- [ИСХОДНЫЙ ЗАПРОС]
Перепишите все строки ниже, заменив «assistance» на «help». Всё остальное оставьте без изменений.

------ ПОКАЗАННЫЕ СТРОКИ

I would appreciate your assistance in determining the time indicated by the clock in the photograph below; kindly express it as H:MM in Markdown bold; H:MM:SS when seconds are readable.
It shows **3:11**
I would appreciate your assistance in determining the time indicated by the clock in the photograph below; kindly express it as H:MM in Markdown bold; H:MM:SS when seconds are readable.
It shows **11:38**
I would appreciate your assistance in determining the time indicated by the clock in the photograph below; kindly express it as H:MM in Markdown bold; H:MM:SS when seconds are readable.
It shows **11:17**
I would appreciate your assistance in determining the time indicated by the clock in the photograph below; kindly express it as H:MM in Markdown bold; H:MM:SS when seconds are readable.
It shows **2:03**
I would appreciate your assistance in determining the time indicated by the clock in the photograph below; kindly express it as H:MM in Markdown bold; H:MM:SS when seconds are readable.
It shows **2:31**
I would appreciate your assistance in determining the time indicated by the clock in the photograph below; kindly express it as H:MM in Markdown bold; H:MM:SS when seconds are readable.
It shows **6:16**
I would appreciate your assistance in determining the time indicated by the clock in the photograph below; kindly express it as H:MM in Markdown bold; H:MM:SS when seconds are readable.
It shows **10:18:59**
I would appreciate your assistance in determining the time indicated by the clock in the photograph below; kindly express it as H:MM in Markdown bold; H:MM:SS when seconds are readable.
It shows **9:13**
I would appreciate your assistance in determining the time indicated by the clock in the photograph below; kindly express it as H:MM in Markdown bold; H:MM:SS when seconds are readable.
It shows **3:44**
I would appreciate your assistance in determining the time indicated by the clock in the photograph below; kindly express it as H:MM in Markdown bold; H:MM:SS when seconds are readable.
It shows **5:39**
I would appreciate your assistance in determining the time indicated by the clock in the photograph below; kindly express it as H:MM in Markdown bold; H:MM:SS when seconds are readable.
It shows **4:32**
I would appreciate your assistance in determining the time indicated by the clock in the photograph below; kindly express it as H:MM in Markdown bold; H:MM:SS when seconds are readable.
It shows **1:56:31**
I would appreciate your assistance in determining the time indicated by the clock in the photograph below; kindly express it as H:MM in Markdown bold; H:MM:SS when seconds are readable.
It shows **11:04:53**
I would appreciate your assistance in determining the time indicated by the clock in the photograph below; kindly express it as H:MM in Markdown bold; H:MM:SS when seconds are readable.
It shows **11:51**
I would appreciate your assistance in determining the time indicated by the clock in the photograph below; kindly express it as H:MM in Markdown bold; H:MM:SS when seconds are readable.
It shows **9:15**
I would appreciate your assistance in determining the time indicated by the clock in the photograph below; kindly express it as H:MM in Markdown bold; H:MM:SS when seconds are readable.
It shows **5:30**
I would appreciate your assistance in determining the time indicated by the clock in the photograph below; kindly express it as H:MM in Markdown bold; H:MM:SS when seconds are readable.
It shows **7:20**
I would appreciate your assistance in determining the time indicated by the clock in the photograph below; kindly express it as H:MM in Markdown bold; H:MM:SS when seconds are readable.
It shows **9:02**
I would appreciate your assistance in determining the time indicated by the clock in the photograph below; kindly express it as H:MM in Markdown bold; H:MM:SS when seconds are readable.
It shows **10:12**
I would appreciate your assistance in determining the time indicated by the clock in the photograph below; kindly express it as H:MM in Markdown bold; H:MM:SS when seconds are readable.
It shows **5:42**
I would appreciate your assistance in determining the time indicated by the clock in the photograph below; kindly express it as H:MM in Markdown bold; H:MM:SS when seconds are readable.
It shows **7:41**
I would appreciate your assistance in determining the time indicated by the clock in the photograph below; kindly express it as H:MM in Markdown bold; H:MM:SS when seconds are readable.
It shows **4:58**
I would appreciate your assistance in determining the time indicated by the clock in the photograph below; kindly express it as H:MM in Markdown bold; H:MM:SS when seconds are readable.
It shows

------------

- [РЕЗУЛЬТАТ ЗАДАНИЯ]
I would appreciate your help in determining the time indicated by the clock in the photograph below; kindly express it as H:MM in Markdown bold; H:MM:SS when seconds are readable.
It shows **3:11**
I would appreciate your help in determining the time indicated by the clock in the photograph below; kindly express it as H:MM in Markdown bold; H:MM:SS when seconds are readable.
It shows **11:38**
I would appreciate your help in determining the time indicated by the clock in the photograph below; kindly express it as H:MM in Markdown bold; H:MM:SS when seconds are readable.
It shows **11:17**
I would appreciate your help in determining the time indicated by the clock in the photograph below; kindly express it as H:MM in Markdown bold; H:MM:SS when seconds are readable.
It shows **2:03**
I would appreciate your help in determining the time indicated by the clock in the photograph below; kindly express it as H:MM in Markdown bold; H:MM:SS when seconds are readable.
It shows **2:31**
I would appreciate your help in determining the time indicated by the clock in the photograph below; kindly express it as H:MM in Markdown bold; H:MM:SS when seconds are readable.
It shows **6:16**
I would appreciate your help in determining the time indicated by the clock in the photograph below; kindly express it as H:MM in Markdown bold; H:MM:SS when seconds are readable.
It shows **10:18:59**
I would appreciate your help in determining the time indicated by the clock in the photograph below; kindly express it as H:MM in Markdown bold; H:MM:SS when seconds are readable.
It shows **9:13**
I would appreciate your help in determining the time indicated by the clock in the photograph below; kindly express it as H:MM in Markdown bold; H:MM:SS when seconds are readable.
It shows **3:44**
I would appreciate your help in determining the time indicated by the clock in the photograph below; kindly express it as H:MM in Markdown bold; H:MM:SS when seconds are readable.
It shows **5:39**
I would appreciate your help in determining the time indicated by the clock in the photograph below; kindly express it as H:MM in Markdown bold; H:MM:SS when seconds are readable.
It shows **4:32**
I would appreciate your help in determining the time indicated by the clock in the photograph below; kindly express it as H:MM in Markdown bold; H:MM:SS when seconds are readable.
It shows **1:56:31**
I would appreciate your help in determining the time indicated by the clock in the photograph below; kindly express it as H:MM in Markdown bold; H:MM:SS when seconds are readable.
It shows **11:04:53**
I would appreciate your help in determining the time indicated by the clock in the photograph below; kindly express it as H:MM in Markdown bold; H:MM:SS when seconds are readable.
It shows **11:51**
I would appreciate your help in determining the time indicated by the clock in the photograph below; kindly express it as H:MM in Markdown bold; H:MM:SS when seconds are readable.
It shows **9:15**
I would appreciate your help in determining the time indicated by the clock in the photograph below; kindly express it as H:MM in Markdown bold; H:MM:SS when seconds are readable.
It shows **5:30**
I would appreciate your help in determining the time indicated by the clock in the photograph below; kindly express it as H:MM in Markdown bold; H:MM:SS when seconds are readable.
It shows **7:20**
I would appreciate your help in determining the time indicated by the clock in the photograph below; kindly express it as H:MM in Markdown bold; H:MM:SS when seconds are readable.
It shows **9:02**
I would appreciate your help in determining the time indicated by the clock in the photograph below; kindly express it as H:MM in Markdown bold; H:MM:SS when seconds are readable.
It shows **10:12**
I would appreciate your help in determining the time indicated by the clock in the photograph below; kindly express it as H:MM in Markdown bold; H:MM:SS when seconds are readable.
It shows **5:42**
I would appreciate your help in determining the time indicated by the clock in the photograph below; kindly express it as H:MM in Markdown bold; H:MM:SS when seconds are readable.
It shows **7:41**
I would appreciate your help in determining the time indicated by the clock in the photograph below; kindly express it as H:MM in Markdown bold; H:MM:SS when seconds are readable.
It shows **4:58**
I would appreciate your help in determining the time indicated by the clock in the photograph below; kindly express it as H:MM in Markdown bold; H:MM:SS when seconds are readable.
It shows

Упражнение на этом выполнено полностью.